* _EXTRACT TO READ_:

Fellow contributors, I have written a program that is meant to be applied on a data set of more than a million observations. At some point of the program I need to do row-wise operations on a pandas data frame where considering the number of observations it could take a while to be executed. I would like to find a more efficient way of doing it in particular if there is an efficient vectorized way to do it as we would do in the same situation in R. Here is a sample data set:
df = pd.DataFrame({'A' : ['Yes', 'No', 'Yes', 'Yes', 'No'],
'B' : ['Blue', 'Red', 'Red', 'Blue', 'Blue']})
And my code (However in real code there are more if-else expressions to be checked):
def my_fun(row):
if (row['A'] == 'Yes') & (row['B'] == 'Blue'):
return 'foo'
elif (row['A'] == 'Yes') & (row['B'] == 'Red'):
return 'bar'
else:
return 'foobar'
return row
df['C'] = df.apply(my_fun, axis = 1)

* _DIRECTIONS_:
Pick up the pandas forum post after its final line and write the next part. The data that comes next has no connection to the pandas forum post.

* _DATA FOR REVIEW_:

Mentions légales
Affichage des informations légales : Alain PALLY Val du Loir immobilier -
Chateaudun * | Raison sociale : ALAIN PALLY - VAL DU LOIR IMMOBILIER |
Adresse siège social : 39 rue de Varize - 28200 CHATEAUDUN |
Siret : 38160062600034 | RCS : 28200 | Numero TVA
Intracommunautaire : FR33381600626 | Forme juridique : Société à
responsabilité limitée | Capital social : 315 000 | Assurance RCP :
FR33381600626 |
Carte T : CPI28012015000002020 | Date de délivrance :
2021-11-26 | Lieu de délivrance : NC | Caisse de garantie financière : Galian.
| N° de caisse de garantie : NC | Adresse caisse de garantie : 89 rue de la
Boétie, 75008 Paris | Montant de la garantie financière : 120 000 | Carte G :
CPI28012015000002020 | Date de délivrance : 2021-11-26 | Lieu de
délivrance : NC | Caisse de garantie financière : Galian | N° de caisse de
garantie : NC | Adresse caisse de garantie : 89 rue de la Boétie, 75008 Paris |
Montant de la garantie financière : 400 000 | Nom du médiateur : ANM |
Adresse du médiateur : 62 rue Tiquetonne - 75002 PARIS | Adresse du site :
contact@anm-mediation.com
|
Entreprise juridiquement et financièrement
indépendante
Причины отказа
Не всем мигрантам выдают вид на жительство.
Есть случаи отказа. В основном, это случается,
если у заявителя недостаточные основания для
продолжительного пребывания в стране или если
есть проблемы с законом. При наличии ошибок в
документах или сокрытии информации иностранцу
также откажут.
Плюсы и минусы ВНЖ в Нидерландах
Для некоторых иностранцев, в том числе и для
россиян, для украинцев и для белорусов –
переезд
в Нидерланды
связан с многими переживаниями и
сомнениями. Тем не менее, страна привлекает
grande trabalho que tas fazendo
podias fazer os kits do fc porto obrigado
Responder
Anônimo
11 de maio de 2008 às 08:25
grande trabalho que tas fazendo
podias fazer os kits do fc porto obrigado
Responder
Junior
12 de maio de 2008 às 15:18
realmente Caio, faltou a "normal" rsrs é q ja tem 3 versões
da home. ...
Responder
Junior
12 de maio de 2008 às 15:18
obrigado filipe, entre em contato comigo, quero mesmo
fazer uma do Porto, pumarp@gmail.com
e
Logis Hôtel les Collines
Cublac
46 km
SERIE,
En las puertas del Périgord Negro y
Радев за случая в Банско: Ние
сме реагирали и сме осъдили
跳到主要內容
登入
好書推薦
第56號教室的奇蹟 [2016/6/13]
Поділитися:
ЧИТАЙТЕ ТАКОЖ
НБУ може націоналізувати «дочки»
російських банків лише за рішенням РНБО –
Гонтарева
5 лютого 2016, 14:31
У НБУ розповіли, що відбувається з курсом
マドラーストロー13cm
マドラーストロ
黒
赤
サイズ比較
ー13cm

* _ANSWER TO THIS TASK_:
Which results in:
df
A B C
0 Yes Blue foo
1 No Red foobar
2 Yes Red bar
3 Yes Blue foo
4 No Blue foobar
Thank you very much in advance.
CodePudding user response:
You can use np.select
df['D'] = np.select(
[df['A'].eq('Yes') & df['B'].eq('Blue'),
df['A'].eq('Yes') & df['B'].eq('Red')],
['foo', 'bar'],
'foobar'
)
print(df)
A B C D
0 Yes Blue foo foo
1 No Red foobar foobar
2 Yes Red bar bar
3 Yes Blue foo foo
4 No Blue foobar foobar
CodePudding user response:
That's exactly what the built-in pandas loc
is made for.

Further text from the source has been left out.